─── READING PASSAGE

At 4dpf the VII branchiomotor nuclei (mVII) of control embryos sit near the midline in rhombomeres 5 and 6 (Fig. 4D). The mVII efferents (mnVII) project anteriorly, then turn laterally, exit the hindbrain, and course ventrally between the gVII and the otocyst (Fig. 4C,D). The snVII takes a distinct path from mnVII (Higashijima et al., 2000) (Fig 4C,D). During their ascent, snVII afferent fibers follow a course lateral to the descending mnVII efferents. The snVII then extends medially into the CNS at a point just caudal to the exit point of the mnVII. However, just past its entry point into the CNS, the snVII diverges from its path alongside mnVII, forms a genu, and grows caudally to the plexus in the hindbrain. In cdh2-MO injected embryos where the snVII failed to make its caudal turn and project to the hindbrain, the axons forming the mnVII were still able to leave the branchial motor nuclei as a fascicle, make a lateral turn and exit the hindbrain into the periphery as in control embryos. This occurred even though the afferent limb was misrouted (Fig. 4G,H). Similar findings were observed for the vagal system, where in animals without a properly formed plexus the mnX axons became fasciculated, grew anteriorly and exited the hindbrain as normal (Fig. 4G,H). Together, these results showed that the misrouting of the afferents in the morphants was not due to defects in the branchiomotor efferent projections.
However, the positioning of the branchiomotor nuclei in the brain was irregular in many morphants, with neurons of the branchiomotor nuclei crossing the midline and spreading across rhombomeric borders (Fig. 4H; see also (Lele et al., 2002)), confirming that hindbrain organization is affected by loss of cdh2 function. To determine if this disorganization was responsible for the misrouting of the CSG afferents, we next examined the pathfinding of cdh2-deficient neurons in a wild-type background.
Loss of cdh2 throughout an embryo results in animals with curved trunks, smaller eyes, an indistinct midbrain-hindbrain boundary (Fig. 5A,B), a dorsally-broadened neural tube, and neuroepithelial cells, motoneurons and hindbrain interneurons that are abnormally arranged (Fig. 4 and (Lele et al., 2002)). Incorrect CSG afferent pathfinding could therefore arise due to disruption of hindbrain environment, loss of cdh2 in the environment and/or loss of cdh2 in CSG. To distinguish among these possibilities, we specifically interfered with cdh2 function in only CSG neurons by expressing dominant negative cdh2 constructs within these cells.
Overexpression of these constructs within the CSG neurons was achieved using the PB4 promoter and the binary Gal4-VP16/UAS system (Halpern et al., 2008). Gal4-VP16b (GVP) is a potent transactivator that drives overexpression by binding at multiple, tandem UAS sites (Halpern et al., 2008). Thus, a dominant negative construct under the control of a UAS/basal promoter combination would be expected to achieve the high levels of dominant negative protein needed to disrupt the function of the endogenous proteins.

──────
─── DATA PROVIDED

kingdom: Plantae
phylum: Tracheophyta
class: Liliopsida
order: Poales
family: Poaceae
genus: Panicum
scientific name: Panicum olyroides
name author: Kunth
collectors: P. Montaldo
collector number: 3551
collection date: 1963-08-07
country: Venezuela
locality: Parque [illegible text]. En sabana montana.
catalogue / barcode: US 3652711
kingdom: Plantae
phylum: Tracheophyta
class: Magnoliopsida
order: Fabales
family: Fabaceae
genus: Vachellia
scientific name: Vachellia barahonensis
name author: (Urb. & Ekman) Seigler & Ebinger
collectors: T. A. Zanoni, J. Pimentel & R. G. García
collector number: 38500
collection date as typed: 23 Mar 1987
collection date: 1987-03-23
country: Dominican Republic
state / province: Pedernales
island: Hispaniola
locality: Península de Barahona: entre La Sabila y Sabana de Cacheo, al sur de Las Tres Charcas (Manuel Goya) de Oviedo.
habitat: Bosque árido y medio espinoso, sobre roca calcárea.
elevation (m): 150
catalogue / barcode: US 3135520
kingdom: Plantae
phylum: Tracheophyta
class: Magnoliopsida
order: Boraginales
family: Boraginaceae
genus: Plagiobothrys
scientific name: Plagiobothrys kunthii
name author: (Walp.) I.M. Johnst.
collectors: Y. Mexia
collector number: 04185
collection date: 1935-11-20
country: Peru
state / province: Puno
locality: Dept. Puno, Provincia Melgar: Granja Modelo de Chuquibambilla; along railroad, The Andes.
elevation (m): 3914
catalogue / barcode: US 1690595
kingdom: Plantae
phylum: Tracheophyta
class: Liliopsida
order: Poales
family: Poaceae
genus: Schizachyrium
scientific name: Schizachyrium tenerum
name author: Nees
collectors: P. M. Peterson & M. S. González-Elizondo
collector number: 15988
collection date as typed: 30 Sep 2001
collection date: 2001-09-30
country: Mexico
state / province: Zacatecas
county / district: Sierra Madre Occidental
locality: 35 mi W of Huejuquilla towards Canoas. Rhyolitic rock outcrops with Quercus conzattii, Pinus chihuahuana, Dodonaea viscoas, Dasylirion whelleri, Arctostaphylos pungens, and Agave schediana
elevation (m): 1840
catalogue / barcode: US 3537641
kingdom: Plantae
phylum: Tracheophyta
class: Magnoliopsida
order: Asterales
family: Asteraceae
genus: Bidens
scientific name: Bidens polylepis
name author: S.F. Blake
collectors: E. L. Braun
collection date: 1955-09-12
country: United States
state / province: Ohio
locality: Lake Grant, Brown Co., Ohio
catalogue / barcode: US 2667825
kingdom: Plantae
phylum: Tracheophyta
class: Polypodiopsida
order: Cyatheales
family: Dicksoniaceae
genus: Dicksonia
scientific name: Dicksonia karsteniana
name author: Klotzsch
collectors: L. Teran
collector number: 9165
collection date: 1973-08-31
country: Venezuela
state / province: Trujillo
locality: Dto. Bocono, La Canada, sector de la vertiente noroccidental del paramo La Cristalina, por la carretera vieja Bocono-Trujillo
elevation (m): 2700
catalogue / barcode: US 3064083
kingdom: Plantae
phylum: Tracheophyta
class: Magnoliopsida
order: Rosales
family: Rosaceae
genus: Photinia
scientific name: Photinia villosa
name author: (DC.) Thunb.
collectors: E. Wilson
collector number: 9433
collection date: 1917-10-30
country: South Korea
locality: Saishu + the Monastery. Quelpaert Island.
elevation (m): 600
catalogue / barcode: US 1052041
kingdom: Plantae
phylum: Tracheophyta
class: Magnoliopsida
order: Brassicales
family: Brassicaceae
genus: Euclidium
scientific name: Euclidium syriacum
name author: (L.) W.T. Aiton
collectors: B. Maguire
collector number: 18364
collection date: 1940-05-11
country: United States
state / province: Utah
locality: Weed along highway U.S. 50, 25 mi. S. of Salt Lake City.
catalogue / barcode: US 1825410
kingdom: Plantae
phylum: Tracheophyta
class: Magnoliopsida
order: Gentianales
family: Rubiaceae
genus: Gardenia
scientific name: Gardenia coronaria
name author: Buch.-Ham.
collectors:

──────

- [ABOUT THIS EXERCISE]: Copy from the passage on cdh2 and nerve pathfinding the section starting with "Overexpression of these" and going on through "the endogenous proteins.".

- [SOLUTION FOR THIS PROBLEM]:
Overexpression of these constructs within the CSG neurons was achieved using the PB4 promoter and the binary Gal4-VP16/UAS system (Halpern et al., 2008). Gal4-VP16b (GVP) is a potent transactivator that drives overexpression by binding at multiple, tandem UAS sites (Halpern et al., 2008). Thus, a dominant negative construct under the control of a UAS/basal promoter combination would be expected to achieve the high levels of dominant negative protein needed to disrupt the function of the endogenous proteins.